UC itself enrolls tens of thousands of students online each year, but its campuses have mostly limited those courses to graduate and extension programs that fully enrolled undergraduates do not typically take for credit. “Pretty pathetic,” is how Mr. Mayadas described California’s online efforts. “The UC system has been a zilch.”
But the system’s proposed focus on for-credit courses for undergraduates actually stands out when compared with other leading institutions like the Massachusetts Institute of Technology and Yale University. Both have attracted attention for making their course materials available free online, but neither institution offers credit to people who study those materials.
Mr. Mayadas praised UC’s online move as a positive step that will “put some heat on the other top universities to re-evaluate what they have or have not done.”
Over all, the “quality sector” in higher education has failed “to take its responsibility seriously to expand itself to meet the national need,” Mr.
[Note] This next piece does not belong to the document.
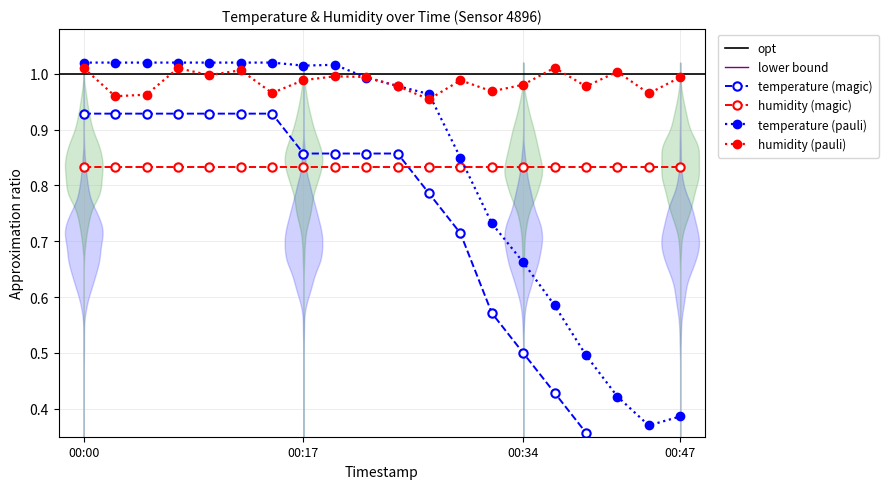

True or false: humidity (magic) and humidity (pauli) cross at least once.

False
Greenstein said, dismissing elites’ online offerings as “eye candy.”
In what he called a “first-mover problem,” elite public universities have resisted following a trend associated with community colleges and for-profit institutions.
“A move online could be seen as an admission that you’re moving downscale,” he said. “Nobody wants to move downscale in this viciously competitive environment.”
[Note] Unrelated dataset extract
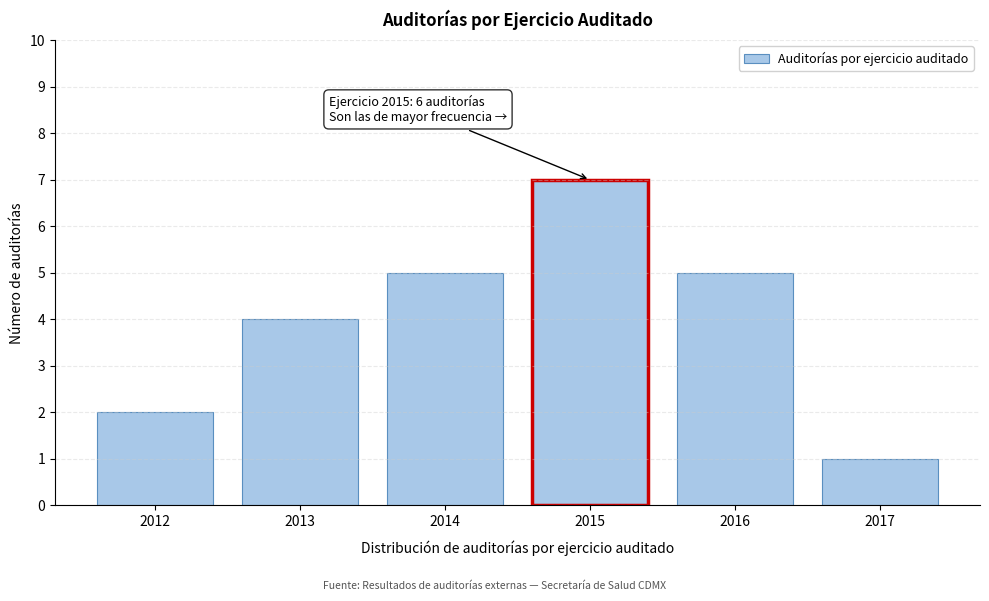

Reading left to right, extract all data points from this chart.

2	4	5	7	5	1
But the class of universities moving online is creeping increasingly upscale. In April, Cornell University’s online subsidiary—a for-profit venture that began about a decade ago and offers noncredit certificates aimed at professional development—announced that for the first time one of its programs would come with Cornell credits that could be applied to other degrees.
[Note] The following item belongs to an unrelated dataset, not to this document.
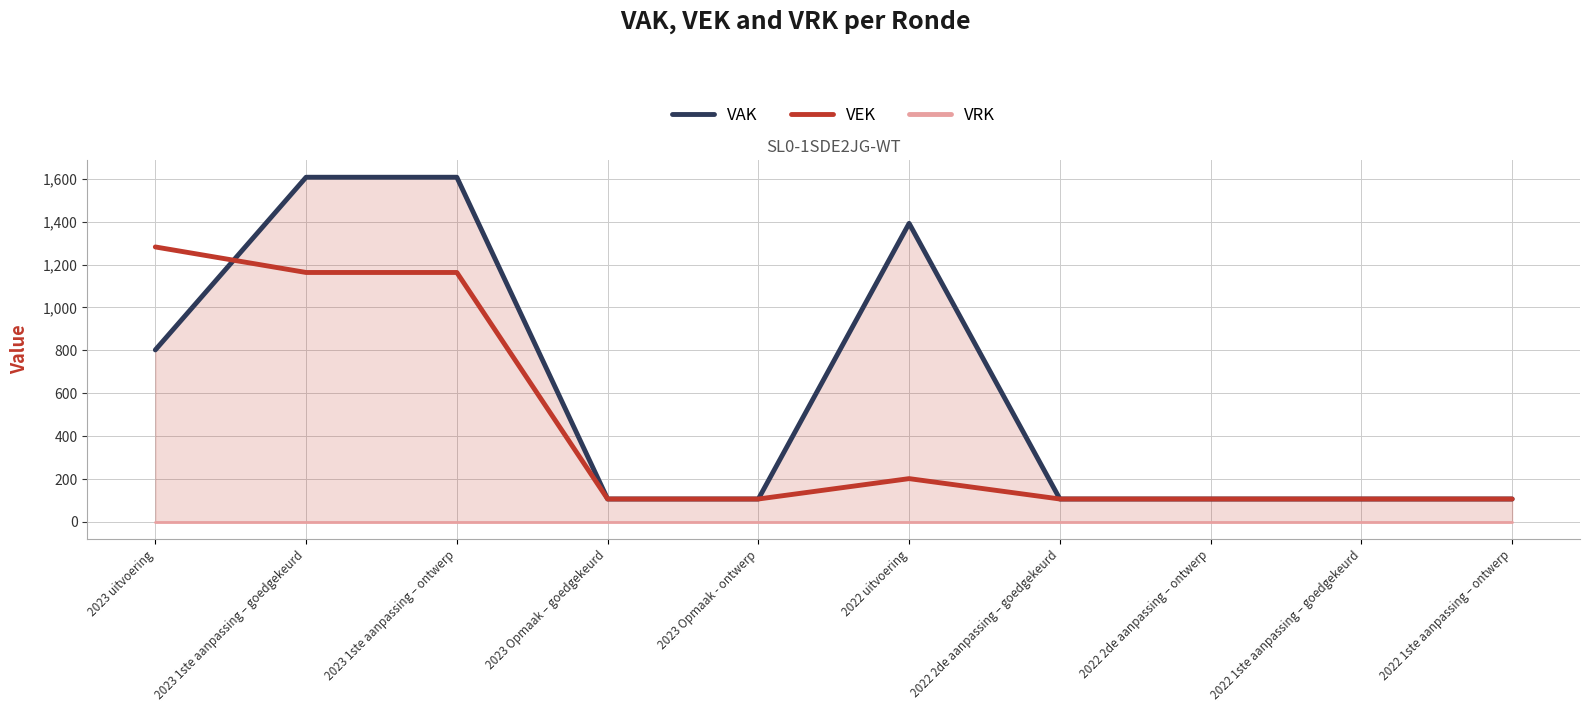

What is the label of the 1st point from the left?

2023 uitvoering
That came as the University of Southern California announced it would create a virtual version of its highly ranked master’s program in social work. And Jack Welch, former chief executive of General Electric, hopes to spruce up the for-profit sector with a new online M.B.A. program at Chancellor University.
But these are all niche graduate programs. UC faces a potentially harder challenge in gaining approval for core undergraduate courses.
Even Mr. Edley isn’t sure the project can be pulled off.
“What I fear,” he said, “is that the coalition of the willing among frontline faculty who would like to pursue this idea will be stopped dead in their tracks by the bureaucracy.”